Strikes, Lockouts, and Workplace Power: During the 1970s, there were an average of nearly 300 major work stoppages involving 1,000 or more workers annually in the United States. By the 1990s, that number had fallen to about 35 per year. And in 2009, there were no more than five. Moreover, when work stoppages do occur they are twice as likely to be the product of a company lockout than they were a decade ago. However, in the last year, workers--pushed to the limit both within and outside of unions--are breathing new life into the strike at the same time as employers have retained the upper hand and become increasingly brazen when confronted with such challenges. Some argue that labor needs to resurrect the strike as a central strategy to rebuild power at work and strengthen the labor movement as a whole. By contrast, others see the strike as outdated, or a tactic that could produce disastrous results for workers given the overall weakness of the labor rmovement. What is the present and future of one of labor's most powerful weapons--the strike--within a context where employers are sufficiently confident to impose lockouts? And, more broadly, what tactics--from the corporate campaign to street protests--have proven effective for recapturing power in (and beyond) the workplace at a tiem when laws, policies, and corporate power are so firmly stacked against unions?

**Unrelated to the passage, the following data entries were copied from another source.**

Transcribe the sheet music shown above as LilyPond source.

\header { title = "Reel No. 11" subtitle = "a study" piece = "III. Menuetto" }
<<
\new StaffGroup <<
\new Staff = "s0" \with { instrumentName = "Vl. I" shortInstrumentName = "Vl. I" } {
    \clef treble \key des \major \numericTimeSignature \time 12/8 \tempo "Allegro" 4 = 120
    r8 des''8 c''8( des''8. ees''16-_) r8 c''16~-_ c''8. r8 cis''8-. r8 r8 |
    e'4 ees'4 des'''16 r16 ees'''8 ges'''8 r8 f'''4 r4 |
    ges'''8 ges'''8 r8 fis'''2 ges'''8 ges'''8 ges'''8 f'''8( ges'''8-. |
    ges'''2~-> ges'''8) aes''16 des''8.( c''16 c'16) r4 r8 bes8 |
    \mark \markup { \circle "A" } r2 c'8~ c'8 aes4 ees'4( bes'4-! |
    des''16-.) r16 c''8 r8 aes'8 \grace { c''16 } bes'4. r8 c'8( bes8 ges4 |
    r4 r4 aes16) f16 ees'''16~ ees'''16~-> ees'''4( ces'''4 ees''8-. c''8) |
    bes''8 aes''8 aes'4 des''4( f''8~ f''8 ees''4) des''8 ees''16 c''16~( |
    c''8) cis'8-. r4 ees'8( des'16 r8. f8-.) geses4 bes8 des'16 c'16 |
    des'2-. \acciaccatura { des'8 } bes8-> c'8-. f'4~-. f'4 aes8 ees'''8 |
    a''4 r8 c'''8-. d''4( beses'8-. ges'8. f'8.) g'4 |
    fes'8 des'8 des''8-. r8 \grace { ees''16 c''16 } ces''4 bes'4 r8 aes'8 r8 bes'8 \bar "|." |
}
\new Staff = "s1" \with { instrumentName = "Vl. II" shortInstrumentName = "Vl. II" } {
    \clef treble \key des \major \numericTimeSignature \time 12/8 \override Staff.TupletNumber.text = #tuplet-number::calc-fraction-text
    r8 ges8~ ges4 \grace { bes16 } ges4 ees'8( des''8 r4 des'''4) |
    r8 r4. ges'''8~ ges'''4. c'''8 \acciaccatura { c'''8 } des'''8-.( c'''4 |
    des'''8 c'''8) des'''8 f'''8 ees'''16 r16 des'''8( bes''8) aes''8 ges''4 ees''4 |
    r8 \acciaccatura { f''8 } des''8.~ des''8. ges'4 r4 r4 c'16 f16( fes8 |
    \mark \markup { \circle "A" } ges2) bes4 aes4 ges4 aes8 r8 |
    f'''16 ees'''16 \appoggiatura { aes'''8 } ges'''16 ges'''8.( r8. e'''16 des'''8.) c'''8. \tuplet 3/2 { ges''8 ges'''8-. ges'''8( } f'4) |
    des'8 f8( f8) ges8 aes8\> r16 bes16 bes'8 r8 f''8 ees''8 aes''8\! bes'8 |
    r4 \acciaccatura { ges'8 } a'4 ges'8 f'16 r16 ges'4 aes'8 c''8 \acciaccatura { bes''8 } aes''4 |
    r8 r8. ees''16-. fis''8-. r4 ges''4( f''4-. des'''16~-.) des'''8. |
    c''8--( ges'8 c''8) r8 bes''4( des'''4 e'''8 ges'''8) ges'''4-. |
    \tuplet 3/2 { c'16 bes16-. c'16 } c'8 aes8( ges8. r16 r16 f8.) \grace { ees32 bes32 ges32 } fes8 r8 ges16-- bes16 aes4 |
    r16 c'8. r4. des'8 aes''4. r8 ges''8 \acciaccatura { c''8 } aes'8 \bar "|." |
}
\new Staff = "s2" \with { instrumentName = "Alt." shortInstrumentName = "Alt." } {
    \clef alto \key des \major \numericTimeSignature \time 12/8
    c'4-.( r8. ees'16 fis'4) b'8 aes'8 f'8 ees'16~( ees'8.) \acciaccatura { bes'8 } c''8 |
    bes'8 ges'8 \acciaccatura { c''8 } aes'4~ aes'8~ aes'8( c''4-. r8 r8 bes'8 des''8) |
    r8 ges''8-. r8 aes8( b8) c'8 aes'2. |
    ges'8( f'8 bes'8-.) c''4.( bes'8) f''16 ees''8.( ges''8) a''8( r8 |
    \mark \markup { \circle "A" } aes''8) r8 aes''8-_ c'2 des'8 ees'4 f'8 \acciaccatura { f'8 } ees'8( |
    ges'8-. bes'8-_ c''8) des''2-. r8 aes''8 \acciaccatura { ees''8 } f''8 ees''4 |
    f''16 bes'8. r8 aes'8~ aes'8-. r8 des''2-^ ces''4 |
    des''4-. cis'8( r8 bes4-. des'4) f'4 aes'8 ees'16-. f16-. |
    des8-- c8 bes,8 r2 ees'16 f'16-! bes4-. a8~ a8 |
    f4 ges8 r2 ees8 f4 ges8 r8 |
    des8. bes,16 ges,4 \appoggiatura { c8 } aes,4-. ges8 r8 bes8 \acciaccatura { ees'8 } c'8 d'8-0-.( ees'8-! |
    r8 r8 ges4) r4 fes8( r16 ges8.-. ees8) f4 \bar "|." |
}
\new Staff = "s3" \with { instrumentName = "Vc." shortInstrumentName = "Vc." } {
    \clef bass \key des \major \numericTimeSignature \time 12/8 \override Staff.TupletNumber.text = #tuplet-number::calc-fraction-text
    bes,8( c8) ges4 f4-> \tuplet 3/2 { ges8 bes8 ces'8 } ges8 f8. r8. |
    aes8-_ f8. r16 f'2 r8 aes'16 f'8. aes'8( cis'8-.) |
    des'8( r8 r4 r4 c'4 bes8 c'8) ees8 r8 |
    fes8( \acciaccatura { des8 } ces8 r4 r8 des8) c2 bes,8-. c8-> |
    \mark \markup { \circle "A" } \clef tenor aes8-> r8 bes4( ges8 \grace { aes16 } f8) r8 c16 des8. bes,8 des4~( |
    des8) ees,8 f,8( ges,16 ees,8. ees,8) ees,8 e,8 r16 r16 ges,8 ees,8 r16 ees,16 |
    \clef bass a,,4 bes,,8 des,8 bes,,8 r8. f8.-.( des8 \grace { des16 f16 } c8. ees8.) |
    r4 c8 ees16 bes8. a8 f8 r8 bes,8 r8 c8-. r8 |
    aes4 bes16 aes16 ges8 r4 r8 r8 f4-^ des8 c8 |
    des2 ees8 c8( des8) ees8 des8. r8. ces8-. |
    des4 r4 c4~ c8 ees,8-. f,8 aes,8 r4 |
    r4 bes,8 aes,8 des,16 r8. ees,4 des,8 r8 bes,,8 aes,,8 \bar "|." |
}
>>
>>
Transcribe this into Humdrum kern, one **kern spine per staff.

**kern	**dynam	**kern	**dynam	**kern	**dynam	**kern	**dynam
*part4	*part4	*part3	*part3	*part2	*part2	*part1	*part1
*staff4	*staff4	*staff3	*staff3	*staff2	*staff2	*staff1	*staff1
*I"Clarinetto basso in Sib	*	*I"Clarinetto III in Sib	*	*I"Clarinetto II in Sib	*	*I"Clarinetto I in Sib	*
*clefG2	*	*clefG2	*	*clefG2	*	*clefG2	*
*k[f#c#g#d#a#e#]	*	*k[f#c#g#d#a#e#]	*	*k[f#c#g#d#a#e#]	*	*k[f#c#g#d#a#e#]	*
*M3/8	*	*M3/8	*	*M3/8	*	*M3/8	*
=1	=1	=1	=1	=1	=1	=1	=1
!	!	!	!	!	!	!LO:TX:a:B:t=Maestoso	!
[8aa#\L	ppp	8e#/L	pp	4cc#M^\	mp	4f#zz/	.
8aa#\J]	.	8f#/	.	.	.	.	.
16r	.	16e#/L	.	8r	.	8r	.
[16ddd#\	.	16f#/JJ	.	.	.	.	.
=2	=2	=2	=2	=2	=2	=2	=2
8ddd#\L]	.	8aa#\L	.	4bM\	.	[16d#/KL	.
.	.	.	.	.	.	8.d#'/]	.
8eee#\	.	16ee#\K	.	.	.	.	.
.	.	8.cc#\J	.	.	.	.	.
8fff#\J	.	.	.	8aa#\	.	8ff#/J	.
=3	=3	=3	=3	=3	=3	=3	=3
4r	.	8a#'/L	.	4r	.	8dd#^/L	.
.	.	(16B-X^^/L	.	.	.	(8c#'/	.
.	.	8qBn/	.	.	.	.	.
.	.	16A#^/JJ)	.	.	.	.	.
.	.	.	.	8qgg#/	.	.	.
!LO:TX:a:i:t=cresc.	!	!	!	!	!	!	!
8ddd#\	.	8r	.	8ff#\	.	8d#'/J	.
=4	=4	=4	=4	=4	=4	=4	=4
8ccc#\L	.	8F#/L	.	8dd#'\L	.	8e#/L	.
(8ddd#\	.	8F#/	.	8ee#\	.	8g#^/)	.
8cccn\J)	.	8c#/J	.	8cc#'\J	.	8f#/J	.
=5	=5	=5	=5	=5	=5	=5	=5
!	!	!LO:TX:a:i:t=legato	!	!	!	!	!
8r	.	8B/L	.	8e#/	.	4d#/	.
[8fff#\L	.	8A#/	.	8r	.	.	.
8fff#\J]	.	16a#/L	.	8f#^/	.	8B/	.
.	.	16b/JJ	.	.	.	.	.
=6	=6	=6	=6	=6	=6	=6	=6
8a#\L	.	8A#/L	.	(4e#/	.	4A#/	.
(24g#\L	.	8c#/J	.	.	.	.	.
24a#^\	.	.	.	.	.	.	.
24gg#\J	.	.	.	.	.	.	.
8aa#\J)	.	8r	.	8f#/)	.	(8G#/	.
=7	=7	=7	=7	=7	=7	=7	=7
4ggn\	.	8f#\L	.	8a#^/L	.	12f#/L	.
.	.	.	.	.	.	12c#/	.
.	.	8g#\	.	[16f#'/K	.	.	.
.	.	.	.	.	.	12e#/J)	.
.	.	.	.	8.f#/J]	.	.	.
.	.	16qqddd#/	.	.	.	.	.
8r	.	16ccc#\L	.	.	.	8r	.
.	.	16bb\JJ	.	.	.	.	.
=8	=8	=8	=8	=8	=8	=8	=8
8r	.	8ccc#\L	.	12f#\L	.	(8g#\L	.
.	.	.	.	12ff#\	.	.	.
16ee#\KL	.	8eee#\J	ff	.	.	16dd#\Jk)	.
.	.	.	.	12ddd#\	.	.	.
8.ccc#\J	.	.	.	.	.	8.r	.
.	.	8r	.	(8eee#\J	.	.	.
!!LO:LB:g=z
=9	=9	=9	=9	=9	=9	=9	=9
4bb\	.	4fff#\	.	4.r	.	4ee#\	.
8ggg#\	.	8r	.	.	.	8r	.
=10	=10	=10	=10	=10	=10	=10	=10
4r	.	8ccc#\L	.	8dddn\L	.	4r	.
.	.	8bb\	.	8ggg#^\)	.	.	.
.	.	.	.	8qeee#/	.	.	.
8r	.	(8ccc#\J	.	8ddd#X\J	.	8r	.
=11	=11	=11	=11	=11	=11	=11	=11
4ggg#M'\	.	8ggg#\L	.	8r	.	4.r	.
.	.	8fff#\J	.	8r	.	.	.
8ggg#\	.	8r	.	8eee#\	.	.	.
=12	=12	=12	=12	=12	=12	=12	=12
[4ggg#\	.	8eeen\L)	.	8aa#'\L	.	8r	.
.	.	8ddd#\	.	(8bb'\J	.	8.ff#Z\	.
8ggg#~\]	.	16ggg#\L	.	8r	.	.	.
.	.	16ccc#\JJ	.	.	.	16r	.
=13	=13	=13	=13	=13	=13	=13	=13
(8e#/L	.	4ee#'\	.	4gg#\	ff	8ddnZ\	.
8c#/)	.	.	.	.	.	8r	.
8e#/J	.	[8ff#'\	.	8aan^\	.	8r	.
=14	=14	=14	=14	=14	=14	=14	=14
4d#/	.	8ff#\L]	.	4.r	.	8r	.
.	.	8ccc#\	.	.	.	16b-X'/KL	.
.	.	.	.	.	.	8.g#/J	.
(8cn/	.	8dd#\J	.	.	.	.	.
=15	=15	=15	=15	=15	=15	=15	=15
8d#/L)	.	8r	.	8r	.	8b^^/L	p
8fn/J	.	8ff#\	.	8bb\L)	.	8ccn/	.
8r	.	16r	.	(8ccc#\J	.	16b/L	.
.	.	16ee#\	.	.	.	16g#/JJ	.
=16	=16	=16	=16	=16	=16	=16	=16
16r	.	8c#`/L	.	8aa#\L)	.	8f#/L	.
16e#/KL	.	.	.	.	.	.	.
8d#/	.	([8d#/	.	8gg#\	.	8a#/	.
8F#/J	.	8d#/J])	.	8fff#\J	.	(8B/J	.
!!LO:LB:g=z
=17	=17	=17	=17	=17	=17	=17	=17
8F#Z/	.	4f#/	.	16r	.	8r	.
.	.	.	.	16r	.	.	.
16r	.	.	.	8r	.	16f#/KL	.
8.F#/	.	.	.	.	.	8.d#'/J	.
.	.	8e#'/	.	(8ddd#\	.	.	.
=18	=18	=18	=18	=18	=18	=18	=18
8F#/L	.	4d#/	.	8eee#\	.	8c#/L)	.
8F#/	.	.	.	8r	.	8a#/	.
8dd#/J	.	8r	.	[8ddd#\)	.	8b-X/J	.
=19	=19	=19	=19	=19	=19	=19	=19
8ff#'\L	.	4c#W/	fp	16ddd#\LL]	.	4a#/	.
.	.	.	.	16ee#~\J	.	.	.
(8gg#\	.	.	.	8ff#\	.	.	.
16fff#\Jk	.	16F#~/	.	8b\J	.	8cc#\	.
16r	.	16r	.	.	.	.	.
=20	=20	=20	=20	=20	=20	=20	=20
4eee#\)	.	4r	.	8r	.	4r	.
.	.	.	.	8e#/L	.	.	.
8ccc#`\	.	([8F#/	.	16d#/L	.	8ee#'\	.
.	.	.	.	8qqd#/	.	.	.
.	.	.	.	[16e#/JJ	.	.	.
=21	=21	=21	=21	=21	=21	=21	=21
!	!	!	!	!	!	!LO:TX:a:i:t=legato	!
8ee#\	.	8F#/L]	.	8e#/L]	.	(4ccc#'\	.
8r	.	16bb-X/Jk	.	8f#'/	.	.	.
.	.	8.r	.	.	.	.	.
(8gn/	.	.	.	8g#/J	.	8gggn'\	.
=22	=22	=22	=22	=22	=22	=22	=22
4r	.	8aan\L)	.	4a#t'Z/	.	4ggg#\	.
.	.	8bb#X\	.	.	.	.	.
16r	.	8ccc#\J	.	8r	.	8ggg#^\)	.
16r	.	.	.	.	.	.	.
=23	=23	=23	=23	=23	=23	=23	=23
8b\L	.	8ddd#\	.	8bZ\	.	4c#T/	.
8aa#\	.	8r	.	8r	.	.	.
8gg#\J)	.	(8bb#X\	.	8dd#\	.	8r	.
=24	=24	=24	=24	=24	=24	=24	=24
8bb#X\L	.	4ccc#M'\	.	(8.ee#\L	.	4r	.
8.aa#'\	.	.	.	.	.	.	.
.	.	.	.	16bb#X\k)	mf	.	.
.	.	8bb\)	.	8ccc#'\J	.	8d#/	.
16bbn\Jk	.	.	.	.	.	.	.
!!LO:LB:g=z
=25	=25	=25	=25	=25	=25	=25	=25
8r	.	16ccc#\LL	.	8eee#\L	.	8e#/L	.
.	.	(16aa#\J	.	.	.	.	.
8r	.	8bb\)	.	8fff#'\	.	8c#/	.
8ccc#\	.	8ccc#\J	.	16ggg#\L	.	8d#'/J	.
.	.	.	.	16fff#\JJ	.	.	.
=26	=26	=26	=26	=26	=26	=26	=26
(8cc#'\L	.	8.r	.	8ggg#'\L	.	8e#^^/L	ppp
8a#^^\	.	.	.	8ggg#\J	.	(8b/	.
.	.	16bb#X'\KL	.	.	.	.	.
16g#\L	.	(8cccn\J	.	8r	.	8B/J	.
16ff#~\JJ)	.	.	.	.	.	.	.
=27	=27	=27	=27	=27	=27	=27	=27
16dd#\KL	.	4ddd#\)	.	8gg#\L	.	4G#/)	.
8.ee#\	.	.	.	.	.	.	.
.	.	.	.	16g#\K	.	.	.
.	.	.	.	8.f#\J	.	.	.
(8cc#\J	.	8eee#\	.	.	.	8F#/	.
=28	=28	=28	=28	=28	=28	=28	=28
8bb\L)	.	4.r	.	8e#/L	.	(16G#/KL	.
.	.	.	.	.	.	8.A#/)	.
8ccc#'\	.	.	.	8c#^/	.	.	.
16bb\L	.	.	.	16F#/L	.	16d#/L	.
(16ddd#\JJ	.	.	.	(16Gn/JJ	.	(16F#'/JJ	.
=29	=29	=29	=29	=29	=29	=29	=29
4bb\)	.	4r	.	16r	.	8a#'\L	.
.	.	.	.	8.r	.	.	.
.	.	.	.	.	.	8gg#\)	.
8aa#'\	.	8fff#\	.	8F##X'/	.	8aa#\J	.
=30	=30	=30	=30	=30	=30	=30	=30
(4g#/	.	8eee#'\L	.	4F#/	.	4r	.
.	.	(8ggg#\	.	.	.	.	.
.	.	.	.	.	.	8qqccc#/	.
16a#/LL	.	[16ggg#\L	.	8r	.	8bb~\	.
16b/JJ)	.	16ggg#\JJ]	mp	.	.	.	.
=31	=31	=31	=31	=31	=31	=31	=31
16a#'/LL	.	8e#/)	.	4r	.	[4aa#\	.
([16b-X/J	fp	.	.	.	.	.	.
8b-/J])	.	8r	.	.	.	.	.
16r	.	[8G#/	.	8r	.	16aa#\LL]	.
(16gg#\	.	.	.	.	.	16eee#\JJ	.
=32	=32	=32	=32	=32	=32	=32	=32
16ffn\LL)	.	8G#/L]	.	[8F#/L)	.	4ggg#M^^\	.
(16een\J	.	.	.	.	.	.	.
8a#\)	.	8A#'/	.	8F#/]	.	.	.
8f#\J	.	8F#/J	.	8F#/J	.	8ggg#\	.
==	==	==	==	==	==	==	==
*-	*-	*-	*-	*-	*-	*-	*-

Where do we go from here? Elections, Legislation, Organizing: The labor movement has long struggled with the question of how to engage in politics. As union density declined and the political winds shifted to the right, this discussion only intensified, with the loss of political power leading many in the labor movement to explore (or revisit) a wide range of ideas and strategies. Some have argued that unions and other labor organizations should concentrate their efforts on the electoral process--by supporting the Democratic Party, backing progressive candidates, establishing a third party, etc. Others have stressed the importance of building mass movements, seeing elections as a distraction from organizing. And still others advocate the backing of legislation and state-wide initiative campaigns as more effective tools for raising wages, protecting the public good, or altering the tax structure. Such debates, in turn, hinge on even broader questions: What is the relationship between labor and the larger progressive movement? How do we best approach elections, legislation, and organizing in ways that address short-term needs while strengthening unions, labor, and social movements for a long-term fight against inequality? What are effective paths in the current political climate?